Farb- und Gülle-Anschlag auf AfD-Zentrale

Landesgeschäftsstelle in Lüneburg verwüstet – Landesvorsitzender sieht "politischen Mob" am Werk

Die Landesgeschäftsstelle der AfD Niedersachsen nach dem Anschlag mit Farbbeuteln und Gülle. Foto: AfDLüneburg, 05.12.2017 - Die niedersächsische Landesgeschäftsstelle der AfD in Lüneburg ist in der vergangenen Nacht durch einen Farb- und Gülleanschlag verwüstet worden. Durch den Anschlag auf die Hausfassade, das Dach und die Fenster eines Einfamilienhauses, in dem die angemieteten Geschäftsräume der AfD untergebracht sind, ist laut Polizei erheblicher Sachschaden entstanden. Laut Polizei hat der Staatsschutz die Ermittlungen aufgenommen. Erkenntnisse über Täter und Hintergruünde der Tat liegen bislang nicht vor. Die AfD spricht von einer "Kriminalität des politischen Mobs".

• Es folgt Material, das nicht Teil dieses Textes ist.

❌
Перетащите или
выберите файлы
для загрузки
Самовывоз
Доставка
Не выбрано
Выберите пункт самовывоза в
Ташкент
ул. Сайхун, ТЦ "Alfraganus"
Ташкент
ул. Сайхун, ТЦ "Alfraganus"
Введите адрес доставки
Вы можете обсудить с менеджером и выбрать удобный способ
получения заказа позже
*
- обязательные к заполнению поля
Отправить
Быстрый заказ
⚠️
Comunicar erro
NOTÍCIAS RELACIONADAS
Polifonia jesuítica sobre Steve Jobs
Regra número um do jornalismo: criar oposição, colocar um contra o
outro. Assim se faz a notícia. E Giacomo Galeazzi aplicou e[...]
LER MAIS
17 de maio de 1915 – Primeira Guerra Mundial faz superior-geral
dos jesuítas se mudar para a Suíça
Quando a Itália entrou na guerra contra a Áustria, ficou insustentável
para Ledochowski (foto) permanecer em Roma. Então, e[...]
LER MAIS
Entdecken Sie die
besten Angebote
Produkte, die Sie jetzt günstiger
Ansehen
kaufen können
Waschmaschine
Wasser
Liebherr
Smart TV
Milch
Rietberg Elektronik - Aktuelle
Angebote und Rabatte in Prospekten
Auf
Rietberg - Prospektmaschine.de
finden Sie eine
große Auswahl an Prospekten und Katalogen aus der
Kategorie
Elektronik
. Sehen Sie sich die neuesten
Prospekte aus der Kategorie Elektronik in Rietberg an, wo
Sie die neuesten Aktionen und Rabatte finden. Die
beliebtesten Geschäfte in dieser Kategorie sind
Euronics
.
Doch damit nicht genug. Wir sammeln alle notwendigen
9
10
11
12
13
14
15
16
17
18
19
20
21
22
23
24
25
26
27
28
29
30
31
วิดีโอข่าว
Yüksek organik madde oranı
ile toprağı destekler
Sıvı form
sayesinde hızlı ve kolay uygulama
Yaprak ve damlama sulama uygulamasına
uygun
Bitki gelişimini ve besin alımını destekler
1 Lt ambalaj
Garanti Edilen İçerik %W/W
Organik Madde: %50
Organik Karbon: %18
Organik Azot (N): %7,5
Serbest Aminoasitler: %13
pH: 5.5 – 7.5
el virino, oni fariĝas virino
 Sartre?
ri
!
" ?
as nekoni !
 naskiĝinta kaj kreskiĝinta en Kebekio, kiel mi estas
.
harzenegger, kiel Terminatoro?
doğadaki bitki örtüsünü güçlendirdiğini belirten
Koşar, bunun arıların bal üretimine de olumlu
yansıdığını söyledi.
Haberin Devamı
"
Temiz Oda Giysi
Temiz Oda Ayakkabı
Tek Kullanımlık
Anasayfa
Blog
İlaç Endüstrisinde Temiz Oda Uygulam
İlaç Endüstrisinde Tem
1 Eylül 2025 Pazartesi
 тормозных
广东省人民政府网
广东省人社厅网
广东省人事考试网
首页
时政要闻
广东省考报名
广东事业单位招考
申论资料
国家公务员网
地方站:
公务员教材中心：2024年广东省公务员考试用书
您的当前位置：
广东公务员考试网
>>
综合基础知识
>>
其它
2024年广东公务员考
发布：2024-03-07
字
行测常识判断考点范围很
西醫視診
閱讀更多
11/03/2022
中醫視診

"Wer immer noch glaubt, verharmlosen zu können, weil es sich ja hier 'nur' um Farbe und Fäkalien handelt, irrt sich gewaltig. Hier soll verunsichert, eingeschüchtert und demoralisiert werden", sagt Paul Hampel, Landesvorsitzender der AfD-Niedersachsen. "Seit über 4 Jahren erleben wir nun die sich steigernde Gewaltbereitschaft, ohne dass die zuständigen Polizeibehörden konsequent eingreifen, geschweige denn der Täter habhaft werden. Viele, vor allem junge Mitglieder der AfD, wollen das nicht länger hinnehmen. Es bedarf oft viel Überzeugungskunst, sie von ähnlichen 'Revancheaktionen' zurückzuhalten. Genau dies will der kriminelle politische Mob erreichen."

In einer Stellungnahme beklagt Hampel, dass die etablierten Parteien "mit 'klammheimlicher Freude'" die Aktivitäten dieses "politischen Mobs" begleiten. "Ich warne eindringlich davor, dass sich ein solches Verhalten einmal gegen sie selbst wenden kann", sagte Hampel.

Wie die AfD Niedersachsen erklärte, erwarte sie von der Lüneburger Polizei eine umfassende Ermittlungstätigkeit und rasche Aufklärung des Sachverhaltes. "Ich empfehle auch den Medien, ihr Verhalten zu überdenken. Wenige Wochen vor dem heutigen Anschlag filmte ein Kamerateam von Spiegel-TV Haus und Umfeld der Landesgeschäftsstelle, die zuvor nur über ein Postfach bekannt war. Für AfD-Mitarbeiter wird auf diese Weise das Dokumentationsverlangen der Journalisten zum Risiko."